Hot market draws mortgage scams


Saturday, November 12th, 2005

Derrick Penner
Sun

CREDIT: Steve Bosch, Vancouver Sun Gordon Altman, a private mortgage lender who was victimized by fraud, is a believer in title insurance.

Independent mortgage lender Gordon Altman thought he was simply closing another deal last year when he gave an elderly White Rock man a $250,000 mortgage against a $500,000 house he said he planned to sell.

The man and his identification had already been verified by a lawyer who provided legal advice, and by a mortgage broker known to Altman.

It wasn’t until Altman checked with the White Rock realtor who was handling the listing that he discovered the man didn’t own the house and had fooled them all in a brazen scam known as title fraud, a crime that is becoming more common in B.C.’s hot real estate market.

“Lo and behold, the real estate agent said, ‘Who the hell are you,’ ” Altman recalls.

When Altman told the realtor he held a mortgage against the property, she said that would have been impossible.

“She said ‘there is no mortgage, and couldn’t be because the owner is dead,” Altman said.

The realtor represented the heirs of the owner, who lived out the final years of his life in a Winnipeg nursing home.

Susan Leslie, vice-president of claims for the insurance firm First Canadian Title, said title fraud has become the biggest source of claims to her company, accounting for 36 per cent of the money paid out in 2004, compared to only six per cent in 2000.

Leslie added that B.C. has become her company’s second biggest source of claims as fraud artists are drawn to the province’s high-priced real estate.

“As property values increase, the crime becomes more lucrative,” she explained. “If properties are worth an average of $500,00, you can get a lot more by mortgaging a house in Vancouver than in Regina, where a house is only worth $100,000.”

Leslie said there is no central repository for reporting such crimes, but she estimates that it costs victims hundreds of millions of dollars annually.

Title fraud is, at its core, identity theft, Leslie said.

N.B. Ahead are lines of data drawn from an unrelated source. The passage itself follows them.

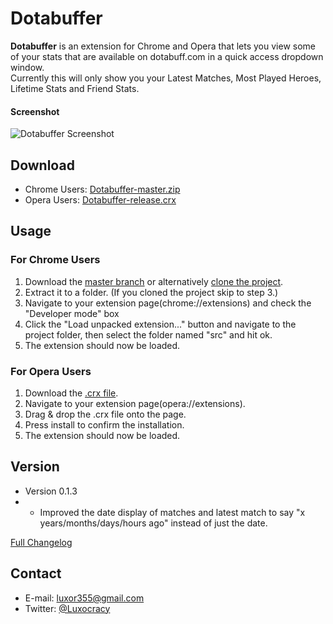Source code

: Dotabuffer
==========
**Dotabuffer** is an extension for Chrome and Opera that lets you view some of your stats that are available on dotabuff.com in a quick access dropdown window.  
Currently this will only show you your Latest Matches, Most Played Heroes, Lifetime Stats and Friend Stats.

#### Screenshot
![Dotabuffer Screenshot](http://i.imgur.com/RjBEMHk.png "Dotabuffer Dropdown Screenshot")

## Download
* Chrome Users: [Dotabuffer-master.zip](https://github.com/luxocracy/dotabuffer/archive/master.zip)
* Opera Users: [Dotabuffer-release.crx](https://github.com/Luxocracy/Dotabuffer/blob/master/Dotabuffer-release.crx?raw=true)

## Usage
### For Chrome Users
1. Download the [master branch](https://github.com/luxocracy/dotabuffer/archive/master.zip) or alternatively [clone the project](github-windows://openRepo/https://github.com/Luxocracy/Dotabuffer).
2. Extract it to a folder. (If you cloned the project skip to step 3.)
3. Navigate to your extension page(chrome://extensions) and check the "Developer mode" box
4. Click the "Load unpacked extension..." button and navigate to the project folder, then select the folder named "src" and hit ok.
5. The extension should now be loaded.

### For Opera Users
1. Download the [.crx file](https://github.com/Luxocracy/Dotabuffer/blob/master/Dotabuffer%20-release.crx?raw=true).
2. Navigate to your extension page(opera://extensions).
3. Drag & drop the .crx file onto the page.
4. Press install to confirm the installation.  
5. The extension should now be loaded.

## Version 
* Version 0.1.3
* - Improved the date display of matches and latest match to say "x years/months/days/hours ago" instead of just the date.

[Full Changelog](https://github.com/Luxocracy/Dotabuffer/blob/master/src/Changelog.txt)

## Contact
* E-mail: luxor355@gmail.com
* Twitter: [@Luxocracy](https://twitter.com/luxocracy "Luxocracy on twitter")
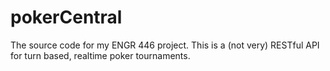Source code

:pokerCentral
============

The source code for my ENGR 446 project. This is a (not very) RESTful API for turn based, realtime poker tournaments.
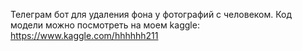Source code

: Телеграм бот для удаления фона у фотографий с человеком.
Код модели можно посмотреть на моем kaggle: https://www.kaggle.com/hhhhhh211
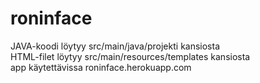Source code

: # roninface

JAVA-koodi löytyy src/main/java/projekti kansiosta <br/>
HTML-filet löytyy src/main/resources/templates kansiosta <br/>
app käytettävissa roninface.herokuapp.com
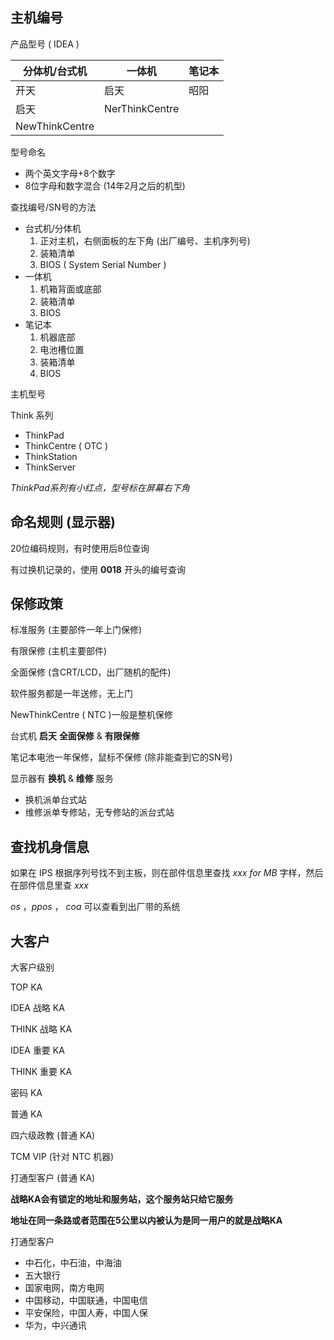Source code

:## 主机编号

产品型号 ( IDEA )

| 分体机/台式机  | 一体机         | 笔记本 |
| -------------- | -------------- | ------ |
| 开天           | 启天           | 昭阳   |
| 启天           | NerThinkCentre |        |
| NewThinkCentre |                |        |



型号命名

* 两个英文字母+8个数字
* 8位字母和数字混合 (14年2月之后的机型)



查找编号/SN号的方法

* 台式机/分体机
  1. 正对主机，右侧面板的左下角 (出厂编号、主机序列号)
  2. 装箱清单
  3. BIOS ( System Serial Number )
* 一体机
  1. 机箱背面或底部
  2. 装箱清单
  3. BIOS
* 笔记本
  1. 机器底部
  2. 电池槽位置
  3. 装箱清单
  4. BIOS



主机型号

Think 系列

* ThinkPad
* ThinkCentre ( OTC )
* ThinkStation
* ThinkServer

*ThinkPad系列有小红点，型号标在屏幕右下角*



## 命名规则 (显示器)

20位编码规则，有时使用后8位查询

有过换机记录的，使用 **0018** 开头的编号查询



## 保修政策

标准服务 (主要部件一年上门保修)

有限保修 (主机主要部件)

全面保修 (含CRT/LCD，出厂随机的配件)

软件服务都是一年送修，无上门

NewThinkCentre ( NTC )一般是整机保修

台式机 **启天** **全面保修** & **有限保修**

笔记本电池一年保修，鼠标不保修 (除非能查到它的SN号)

显示器有 **换机** & **维修** 服务

* 换机派单台式站
* 维修派单专修站，无专修站的派台式站



## 查找机身信息

如果在 IPS 根据序列号找不到主板，则在部件信息里查找 *xxx for MB* 字样，然后在部件信息里查 *xxx*

*os* ，*ppos* ， *coa* 可以查看到出厂带的系统



## 大客户

大客户级别

TOP KA

IDEA 战略 KA

THINK 战略 KA

IDEA 重要 KA

THINK 重要 KA

密码 KA

普通 KA

四六级政教 (普通 KA)

TCM VIP (针对 NTC 机器)

打通型客户 (普通 KA)



**战略KA会有锁定的地址和服务站，这个服务站只给它服务**

**地址在同一条路或者范围在5公里以内被认为是同一用户的就是战略KA**



打通型客户

* 中石化，中石油，中海油
* 五大银行
* 国家电网，南方电网
* 中国移动，中国联通，中国电信
* 平安保险，中国人寿，中国人保
* 华为，中兴通讯

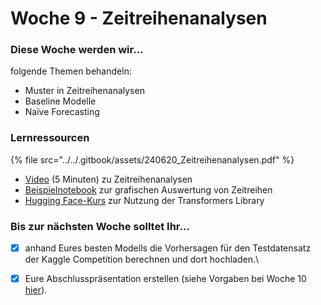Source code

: # Woche 9 - Zeitreihenanalysen

### Diese Woche werden wir...

folgende Themen behandeln:

* Muster in Zeitreihenanalysen
* Baseline Modelle
* Naïve Forecasting

### Lernressourcen

{% file src="../../.gitbook/assets/240620_Zeitreihenanalysen.pdf" %}

* [Video](https://coursera.org/share/3f650f2a9fc3aef4a5ce140f99daf9a3) (5 Minuten) zu Zeitreihenanalysen
* [Beispielnotebook](https://colab.research.google.com/github/opencampus-sh/einfuehrung-in-data-science-und-ml/blob/main/Zeitreihenanalyse/time\_series\_predictions.ipynb) zur grafischen Auswertung von Zeitreihen
* [Hugging Face-Kurs](https://huggingface.co/learn/nlp-course/chapter1/1) zur Nutzung der Transformers Library

### Bis zur nächsten Woche solltet Ihr...

* [x] anhand Eures besten Modells die Vorhersagen für den Testdatensatz der Kaggle Competition berechnen und dort hochladen.\

* [x] Eure Abschlusspräsentation erstellen (siehe Vorgaben bei Woche 10 [hier](https://opencampus.gitbook.io/opencampus-machine-learning-program/einfuehrung-in-data-science-und-maschinelles-lernen/woche-9-projektpraesentationen)).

A criminal assumes the identity of a homeowner, preferably one who owns a property free and clear because there is then less paperwork involved in obtaining a mortgage. He then uses false identification to either obtain a mortgage, or to forge the transfer of a property’s title to another person, again often using a stolen identity.

The person to whom the title is transferred then fraudulently obtains a mortgage against the property and makes off with the proceeds from the loan.

Leslie said the real property owner often does not find out he or she has been victimized until the mortgage lender comes looking for repayment of the loan, which is in a name the owner has never heard of.

She added title fraud is made easier by the proliferation of mortgage brokers who deal online, where “the race in the mortgage industry is for fast approvals,” and the identification of applicants does not get checked until they sign documents.

In B.C., authorities are required to witness the signing of property title transfer documents, but Leslie said many scam artists have no qualms about forging those as well.

She noted that provinces maintain funds to protect homeowners against title fraud, but claim periods can be lengthy and don’t always cover a victim’s entire losses.

Altman said he was lucky because he had taken out title insurance on the mortgage, which protected him from the fraud. Besides being an independent lender, he is also a real estate lawyer and is involved in the insurance business.

Altman added that B.C. has a special fund to compensate homeowners bilked by fraudsters. However, the fund does not protect mortgage lenders.

He said his own experience makes him more of a believer in title insurance, which does protect lenders.

In his case, police were able to track down a suspect, a 62-year-old who faced charges for another similar crime.

Investigators also discovered that the $250,000 from the mortgage had been converted to gold coins, but the suspect was killed in a car crash before he could be charged.

Altman said the coins were never found.